TASK TO CARRY OUT:
Please copy each line of the data that includes the string "throwing".

DATA SHOWN:

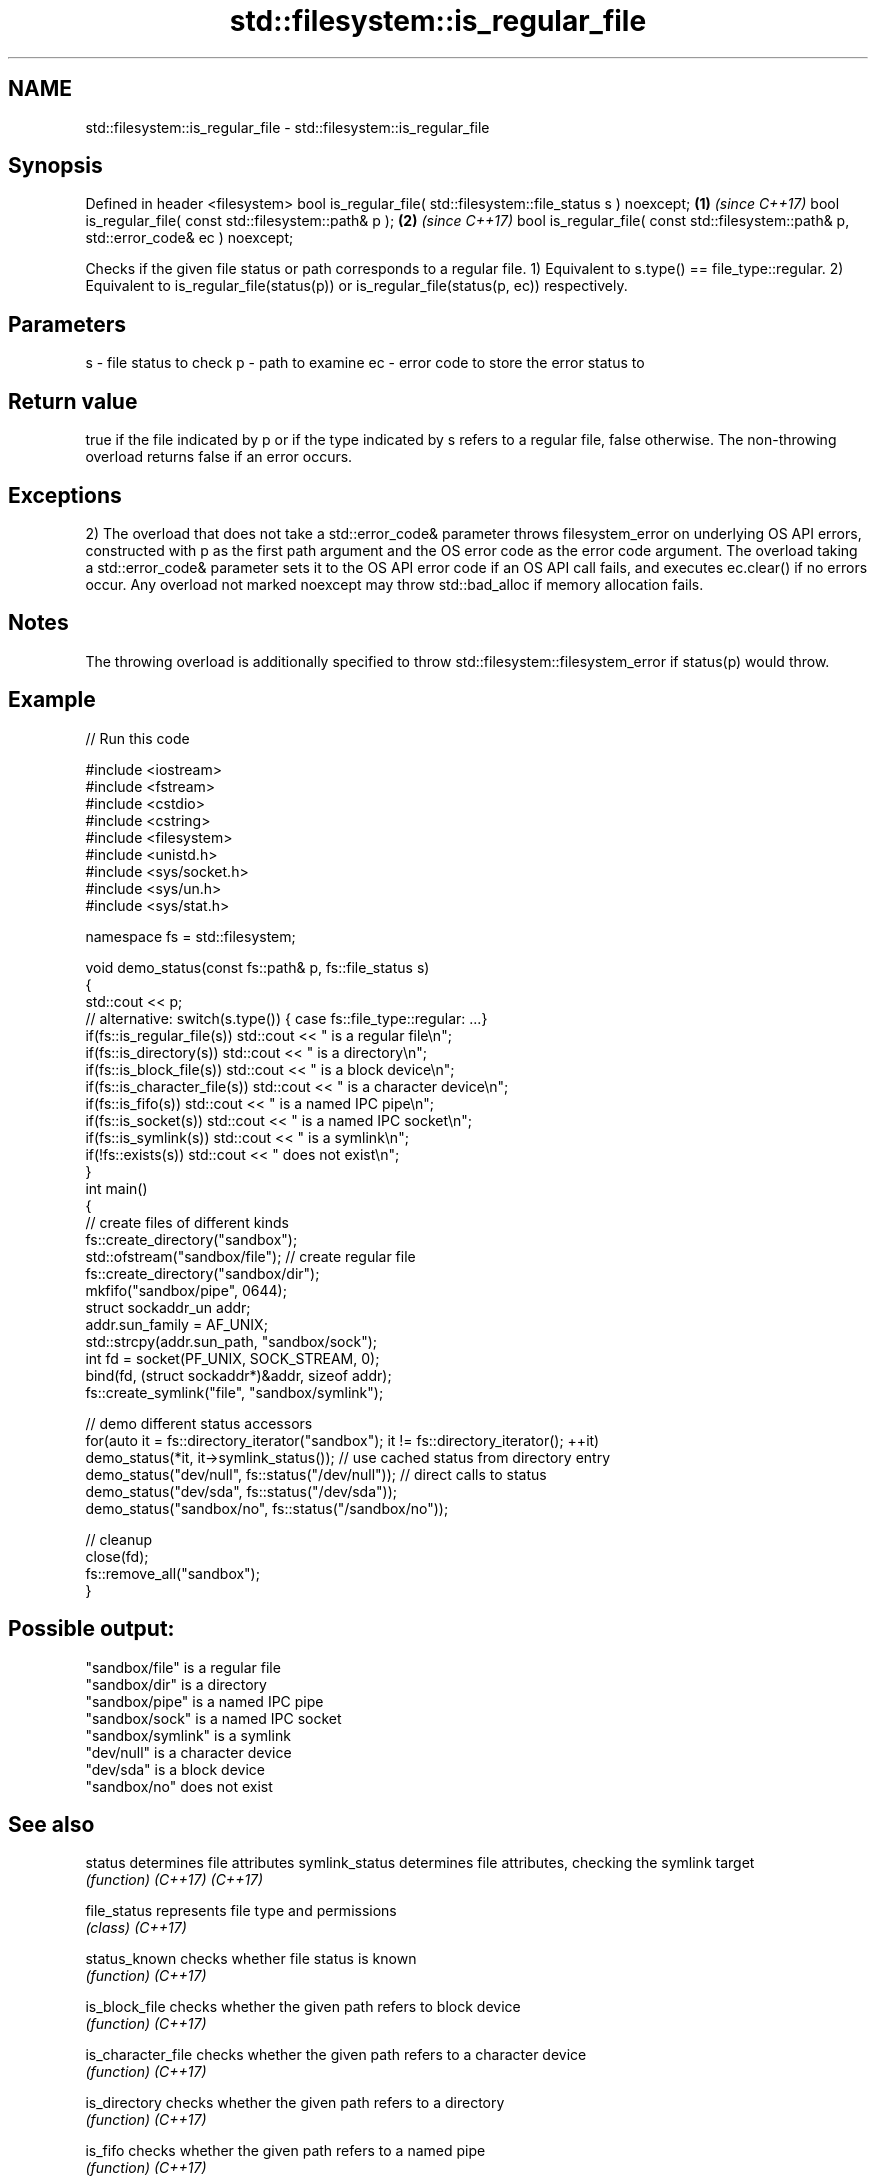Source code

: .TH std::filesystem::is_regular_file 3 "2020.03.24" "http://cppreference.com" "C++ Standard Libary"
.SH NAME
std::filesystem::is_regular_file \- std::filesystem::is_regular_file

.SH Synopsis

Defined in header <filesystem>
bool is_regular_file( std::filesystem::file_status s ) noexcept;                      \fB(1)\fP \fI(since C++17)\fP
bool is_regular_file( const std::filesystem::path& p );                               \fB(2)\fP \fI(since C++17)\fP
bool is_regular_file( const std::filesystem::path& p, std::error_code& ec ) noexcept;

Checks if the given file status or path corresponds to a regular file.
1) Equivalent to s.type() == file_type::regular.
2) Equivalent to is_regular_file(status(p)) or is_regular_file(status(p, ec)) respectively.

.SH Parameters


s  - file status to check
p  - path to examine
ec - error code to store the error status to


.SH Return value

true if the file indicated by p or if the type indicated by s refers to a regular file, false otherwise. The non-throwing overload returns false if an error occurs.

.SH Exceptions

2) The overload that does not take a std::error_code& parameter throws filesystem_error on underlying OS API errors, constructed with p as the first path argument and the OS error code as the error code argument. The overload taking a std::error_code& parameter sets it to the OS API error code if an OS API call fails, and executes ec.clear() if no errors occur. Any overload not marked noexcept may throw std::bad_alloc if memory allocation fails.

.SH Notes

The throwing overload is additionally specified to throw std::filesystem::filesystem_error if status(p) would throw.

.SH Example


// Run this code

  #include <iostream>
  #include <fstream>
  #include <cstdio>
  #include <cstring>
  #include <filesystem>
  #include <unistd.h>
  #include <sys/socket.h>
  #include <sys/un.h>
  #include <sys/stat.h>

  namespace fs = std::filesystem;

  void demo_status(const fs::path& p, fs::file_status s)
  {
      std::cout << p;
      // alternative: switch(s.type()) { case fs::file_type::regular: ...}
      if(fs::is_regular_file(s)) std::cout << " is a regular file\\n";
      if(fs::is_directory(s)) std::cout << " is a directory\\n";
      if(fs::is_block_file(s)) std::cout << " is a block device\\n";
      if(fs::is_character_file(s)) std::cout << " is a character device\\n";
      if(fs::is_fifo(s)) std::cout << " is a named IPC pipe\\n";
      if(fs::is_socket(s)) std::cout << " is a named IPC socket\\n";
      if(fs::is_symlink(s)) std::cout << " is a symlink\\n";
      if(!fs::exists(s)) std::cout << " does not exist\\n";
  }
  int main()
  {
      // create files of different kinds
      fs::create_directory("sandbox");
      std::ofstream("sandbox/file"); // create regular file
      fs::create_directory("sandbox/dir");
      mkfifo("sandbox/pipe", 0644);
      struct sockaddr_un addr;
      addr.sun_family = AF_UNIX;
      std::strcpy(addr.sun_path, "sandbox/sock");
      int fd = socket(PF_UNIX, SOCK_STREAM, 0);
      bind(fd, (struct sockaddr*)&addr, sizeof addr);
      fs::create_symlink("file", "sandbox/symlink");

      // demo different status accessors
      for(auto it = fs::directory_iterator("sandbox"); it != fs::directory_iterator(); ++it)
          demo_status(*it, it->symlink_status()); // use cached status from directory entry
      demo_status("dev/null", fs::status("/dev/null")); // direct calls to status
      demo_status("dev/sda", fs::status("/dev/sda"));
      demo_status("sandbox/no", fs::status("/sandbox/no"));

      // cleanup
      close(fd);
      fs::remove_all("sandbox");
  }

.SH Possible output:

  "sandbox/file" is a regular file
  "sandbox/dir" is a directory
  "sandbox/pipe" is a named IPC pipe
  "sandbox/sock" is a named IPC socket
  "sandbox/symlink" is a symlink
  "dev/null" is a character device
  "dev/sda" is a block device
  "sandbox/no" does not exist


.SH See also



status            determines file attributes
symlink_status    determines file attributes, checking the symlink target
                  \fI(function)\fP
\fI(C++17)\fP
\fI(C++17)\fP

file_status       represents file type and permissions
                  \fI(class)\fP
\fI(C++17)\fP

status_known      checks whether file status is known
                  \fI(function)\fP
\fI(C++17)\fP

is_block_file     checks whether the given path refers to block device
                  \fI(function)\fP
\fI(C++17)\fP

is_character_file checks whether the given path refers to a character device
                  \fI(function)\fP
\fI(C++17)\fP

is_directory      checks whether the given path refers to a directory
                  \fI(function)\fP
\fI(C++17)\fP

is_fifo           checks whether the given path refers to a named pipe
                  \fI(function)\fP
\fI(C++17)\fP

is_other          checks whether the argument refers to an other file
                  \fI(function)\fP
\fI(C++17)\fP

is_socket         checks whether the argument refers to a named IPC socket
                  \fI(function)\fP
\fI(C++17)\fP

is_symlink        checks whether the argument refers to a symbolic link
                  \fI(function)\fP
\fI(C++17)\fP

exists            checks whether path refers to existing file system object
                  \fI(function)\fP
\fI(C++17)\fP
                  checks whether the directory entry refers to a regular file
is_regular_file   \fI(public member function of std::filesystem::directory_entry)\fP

ANSWER SECTION:
true if the file indicated by p or if the type indicated by s refers to a regular file, false otherwise. The non-throwing overload returns false if an error occurs.
The throwing overload is additionally specified to throw std::filesystem::filesystem_error if status(p) would throw.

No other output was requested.